• [Skeletal landmark data]

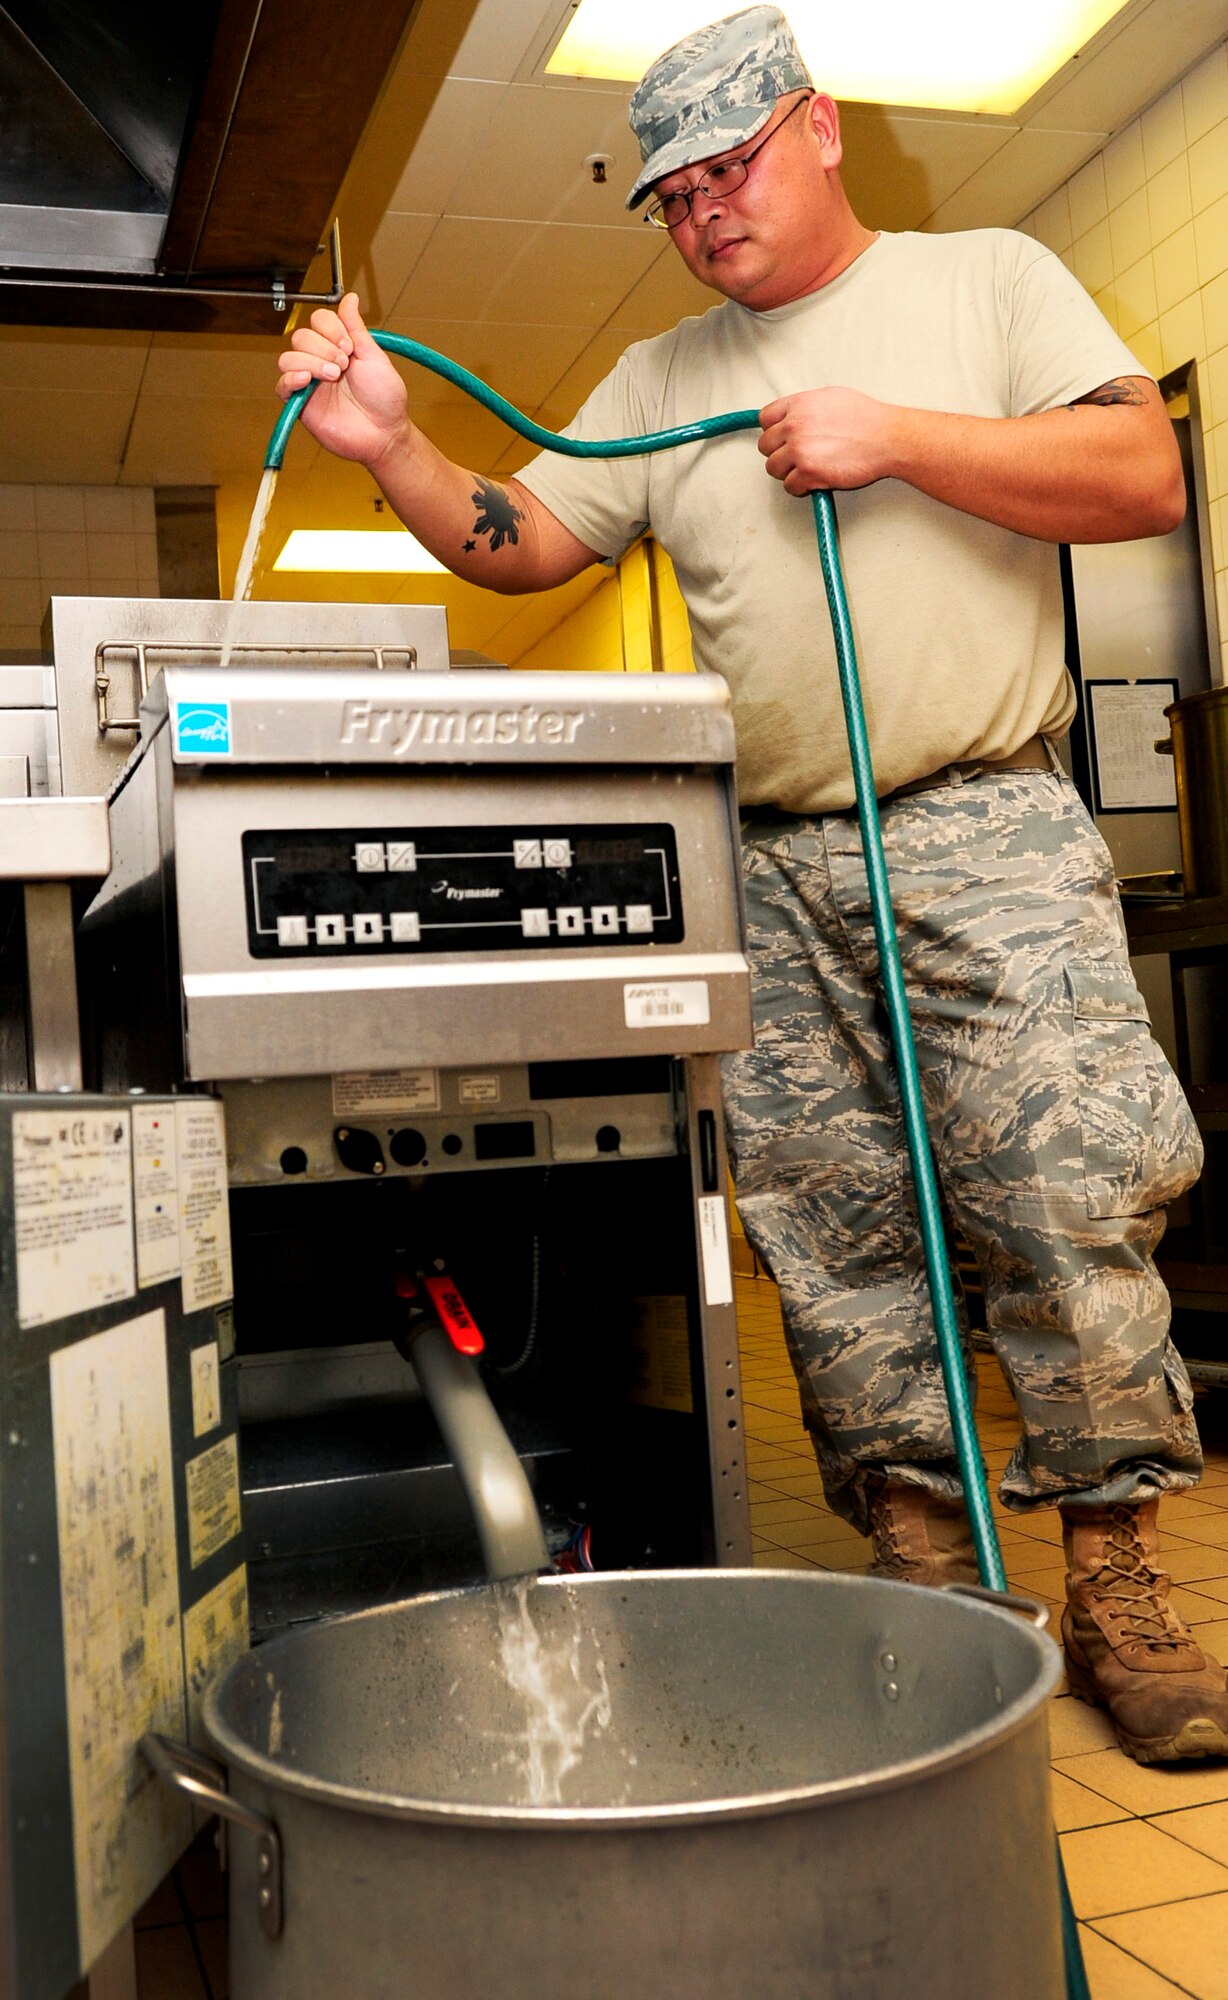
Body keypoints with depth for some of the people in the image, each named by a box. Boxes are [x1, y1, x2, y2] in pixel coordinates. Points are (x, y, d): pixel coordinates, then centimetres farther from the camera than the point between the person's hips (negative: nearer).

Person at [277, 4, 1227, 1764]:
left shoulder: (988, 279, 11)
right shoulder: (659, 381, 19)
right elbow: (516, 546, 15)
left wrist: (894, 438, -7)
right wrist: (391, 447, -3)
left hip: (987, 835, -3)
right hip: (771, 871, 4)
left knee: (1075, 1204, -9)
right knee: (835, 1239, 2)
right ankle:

• [Required action] Copy all of the data above character for character, leaving out the picture.

• [Result]
Body keypoints with depth for some of the people in the image, each named by a box. Boxes are [x1, y1, x2, y2] in pixel coordinates. Points are (x, y, d): pixel coordinates, then centimetres farther from the camera than the point between the person's hips (negative: nearer).

Person at [277, 4, 1227, 1764]:
left shoulder: (988, 279, 11)
right shoulder: (659, 381, 19)
right elbow: (516, 546, 15)
left wrist: (894, 438, -7)
right wrist: (391, 447, -3)
left hip: (987, 835, -3)
right hip: (771, 871, 4)
left knee: (1075, 1204, -9)
right knee: (835, 1239, 2)
right ankle:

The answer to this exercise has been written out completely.